It's about time — sort of — Part I: Data Domain's GDA

Monday EMC announced the Data Domain Global Deduplication Appliance.  I’ve had a lot to say about Data Domain’s lack of global dedupe over the years, so I’ve got to post about this.

I’ve posted a lot about the need for global deduplication here, here, and here. I believe it’s an essential feature for environments both large and small, and I’ve eagerly awaited Data Domain’s global deduplication feature for years.  If I recall correctly, it’s been promised for at least three years, maybe more.

What EMC has announced (but not released) is what I would call a good step in the right direction.  It’s a good step because Data Domain can finally provide dedupe across more than one appliance.  I want you to hear this first, because I’m about to explain why they’ve still got a long way to go.

The reason why it’s only a step in the right direction is that it’s designed to meet a very small percentage of Data Domain’s customer base.
1. It’s only for two nodes, not multiple nodes
2. It’s only for the DD 880, the top of the DD’s liine
3. It’s only for NetBackup
4. It’s only for NetBackup users who have paid for OST

Only the very largest of EMC’s customers are going to need an 880 to start with, and only the very largest are going to need two of them.  Remember that 99.7% of all businesses are small businesses.  It supports NetBackup and Backup Exec, but I’d be extremely surprised if there is a single Backup Exec customer who is backing up a datacenter bigger than 140 TB, which is when you’d need a second 880.  (If that’s you, I’d love to hear from you.)  So essentially this product is aimed at only the largest NetBackup customers, and only those who have sprung for an OST license.

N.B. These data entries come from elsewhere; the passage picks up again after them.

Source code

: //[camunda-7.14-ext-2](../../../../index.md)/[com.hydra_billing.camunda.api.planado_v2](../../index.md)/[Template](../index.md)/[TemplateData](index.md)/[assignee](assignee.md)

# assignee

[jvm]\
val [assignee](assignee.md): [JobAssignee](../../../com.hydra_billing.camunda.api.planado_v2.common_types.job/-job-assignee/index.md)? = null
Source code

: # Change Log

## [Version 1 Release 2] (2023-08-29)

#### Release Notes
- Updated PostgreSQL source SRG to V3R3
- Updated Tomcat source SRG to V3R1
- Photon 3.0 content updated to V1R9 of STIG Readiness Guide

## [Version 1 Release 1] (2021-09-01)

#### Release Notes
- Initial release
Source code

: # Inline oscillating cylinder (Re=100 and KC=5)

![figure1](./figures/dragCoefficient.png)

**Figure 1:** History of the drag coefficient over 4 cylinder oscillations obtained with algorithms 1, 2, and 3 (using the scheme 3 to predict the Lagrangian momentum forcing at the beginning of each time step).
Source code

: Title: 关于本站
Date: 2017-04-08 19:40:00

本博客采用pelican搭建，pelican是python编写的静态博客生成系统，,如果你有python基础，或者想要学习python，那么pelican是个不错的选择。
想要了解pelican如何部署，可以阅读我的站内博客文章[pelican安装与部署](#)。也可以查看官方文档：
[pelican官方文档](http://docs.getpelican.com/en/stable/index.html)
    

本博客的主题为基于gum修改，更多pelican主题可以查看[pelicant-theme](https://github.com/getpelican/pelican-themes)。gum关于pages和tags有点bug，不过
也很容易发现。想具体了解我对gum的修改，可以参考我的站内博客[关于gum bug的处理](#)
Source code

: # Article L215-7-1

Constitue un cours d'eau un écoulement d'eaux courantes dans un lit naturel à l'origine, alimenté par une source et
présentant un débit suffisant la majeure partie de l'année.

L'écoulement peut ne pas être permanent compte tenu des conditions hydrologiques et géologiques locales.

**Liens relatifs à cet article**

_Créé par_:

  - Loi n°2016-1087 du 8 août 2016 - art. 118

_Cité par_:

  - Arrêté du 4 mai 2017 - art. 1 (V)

What I’ve tried to explain in previous posts is that global dedupe is not just for the largest customers.  Global dedupe (AKA Multi-node dedupe) should be a standard feature on any multi-node target dedupe system.  Data Domain’s Brian Biles seems to think that if you buy a smaller Data Domain box and you need more than it can supply, all you need to do is swap the head out with a bigger head.  I think completely different.  I think swapping a head out is a waste of money.  People pay 10s of thousands of dollars (or more than $100K) just for the head.  Throwing that head away and buying a new one may sound great to the company selling you the head, but to me it seems like wasted money.

So hopefully one day Data Domain will support all backup products with their global dedupe offering, and will support the feature on any node.  They tell me that the code would support it, and it’s a matter of testing and support, and that they’ll do what the market tells them to do.  Well, market, if you agree with me, tell them.

Written by W. Curtis Preston (@wcpreston), four-time O'Reilly author, and host of The Backup Wrap-up podcast. I am now the Technology Evangelist at Sullivan Strickler, which helps companies manage their legacy data

7 comments
  • Curtis –

    In your opinion, what vendor do you feel does an adequate job with a global dedupe offering?

  • I agree, cause if they don’t I’ll be looking at other solutions once my existing “small” Data Domain is full. With the way dedupe is changing (meaning availability and usage in the industry) Data Domain is going to have to push really hard to maintain any perception of value for the premium dollars they demand.

  • [quote name=Natalie Voican]In your opinion, what vendor do you feel does an adequate job with a global dedupe offering?[/quote]
    Since Curtis is still a consultant, $1 says his reply will be either, “That is a billable question,” or “Sign up for TruthInIT.” =D

  • What the companies advertise is this:

    * Data Domain supports two nodes
    * Exagrid supports 10 nodes
    * FalconStor supports four nodes
    * IBM supports two nodes
    * NEC supports 55+ nodes
    * Sepaton supports six nodes

    Quantum is the only target dedupe vendor left to have no global dedupe.

    I can also tell you that these solutions are not created equal (and I’m not just talking about their numbers). There are vast differences in their offerings and the level of satisfaction that their customers have. Talking about THAT is a billable discussion ๐Ÿ˜‰ (Someone owes Brinton $1.) The most affordable way to go down the “billable” path is to look at truthinit.com. It’s a very unique offering.

  • I believe Symantec’s PureDisk as well has Global Dedupe… Up to 16 nodes per Storage pool.

  • But you’re right. Symantec PureDisk and CommVault both have global target dedupe for their products. (Before someone jumps in, Avamar has global dedupe, but it’s a source dedupe product.)

  • I swear I was told that PureDisk does both Source and Target global dedupe. The client-side hash catalog is sent to the Puredisk pool, and PureDisk replies back with “only send these bits of data back, I’ve got the rest.” Or at least that was the high level that was fed to me.